■ Work instructions
Each entry below should be written out exactly as it is, with no pictures.

Start of Block

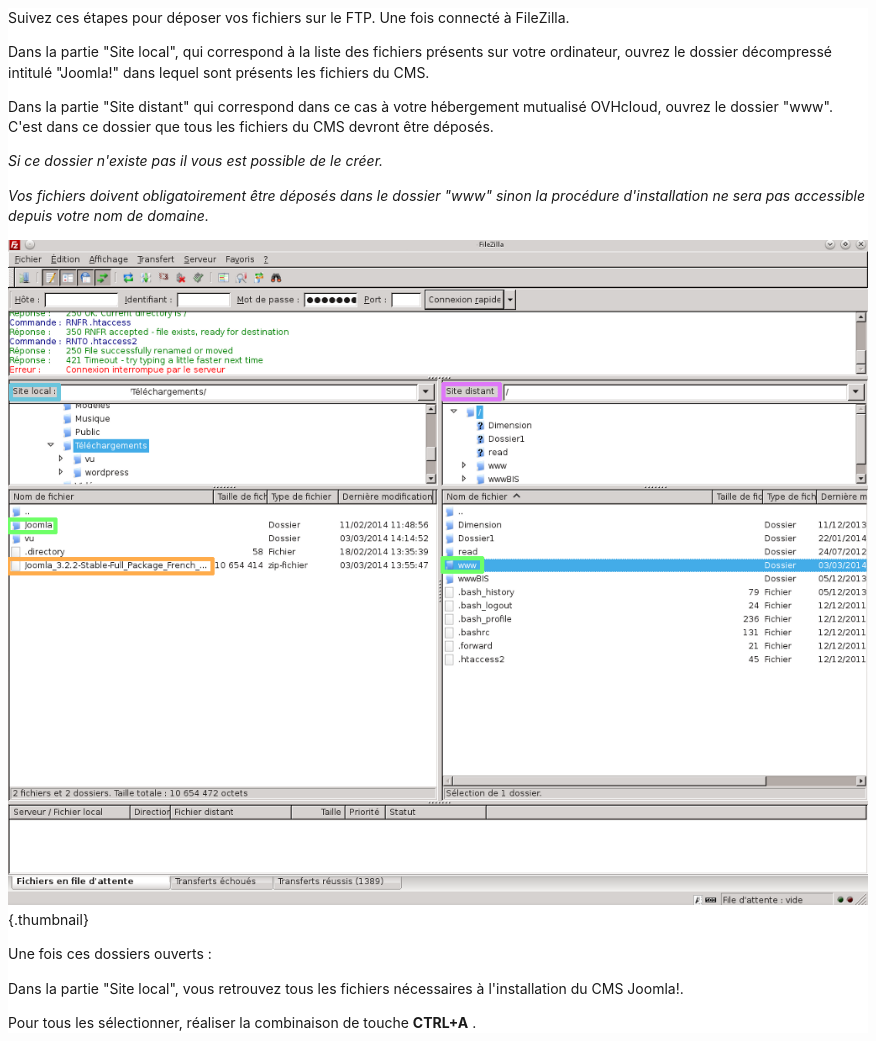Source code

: Suivez ces étapes pour déposer vos fichiers sur le FTP. Une fois connecté à FileZilla.

Dans la partie "Site local", qui correspond à la liste des fichiers présents sur votre ordinateur, ouvrez le dossier décompressé intitulé "Joomla!" dans lequel sont présents les fichiers du CMS.

Dans la partie "Site distant" qui correspond dans ce cas à votre hébergement mutualisé OVHcloud, ouvrez le dossier "www". C'est dans ce dossier que tous les fichiers du CMS devront être déposés.

*Si ce dossier n'existe pas il vous est possible de le créer.*

*Vos fichiers doivent obligatoirement être déposés dans le dossier "www" sinon la procédure d'installation ne sera pas accessible depuis votre nom de domaine.*


![hosting](images/3145.png){.thumbnail}

Une fois ces dossiers ouverts :

Dans la partie "Site local", vous retrouvez tous les fichiers nécessaires à l'installation du CMS Joomla!.

Pour tous les sélectionner, réaliser la combinaison de touche  **CTRL+A** .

End of Block

■ Result of this task
Source code

: Suivez ces étapes pour déposer vos fichiers sur le FTP. Une fois connecté à FileZilla.

Dans la partie "Site local", qui correspond à la liste des fichiers présents sur votre ordinateur, ouvrez le dossier décompressé intitulé "Joomla!" dans lequel sont présents les fichiers du CMS.

Dans la partie "Site distant" qui correspond dans ce cas à votre hébergement mutualisé OVHcloud, ouvrez le dossier "www". C'est dans ce dossier que tous les fichiers du CMS devront être déposés.

*Si ce dossier n'existe pas il vous est possible de le créer.*

*Vos fichiers doivent obligatoirement être déposés dans le dossier "www" sinon la procédure d'installation ne sera pas accessible depuis votre nom de domaine.*


![hosting](images/3145.png){.thumbnail}

Une fois ces dossiers ouverts :

Dans la partie "Site local", vous retrouvez tous les fichiers nécessaires à l'installation du CMS Joomla!.

Pour tous les sélectionner, réaliser la combinaison de touche  **CTRL+A** .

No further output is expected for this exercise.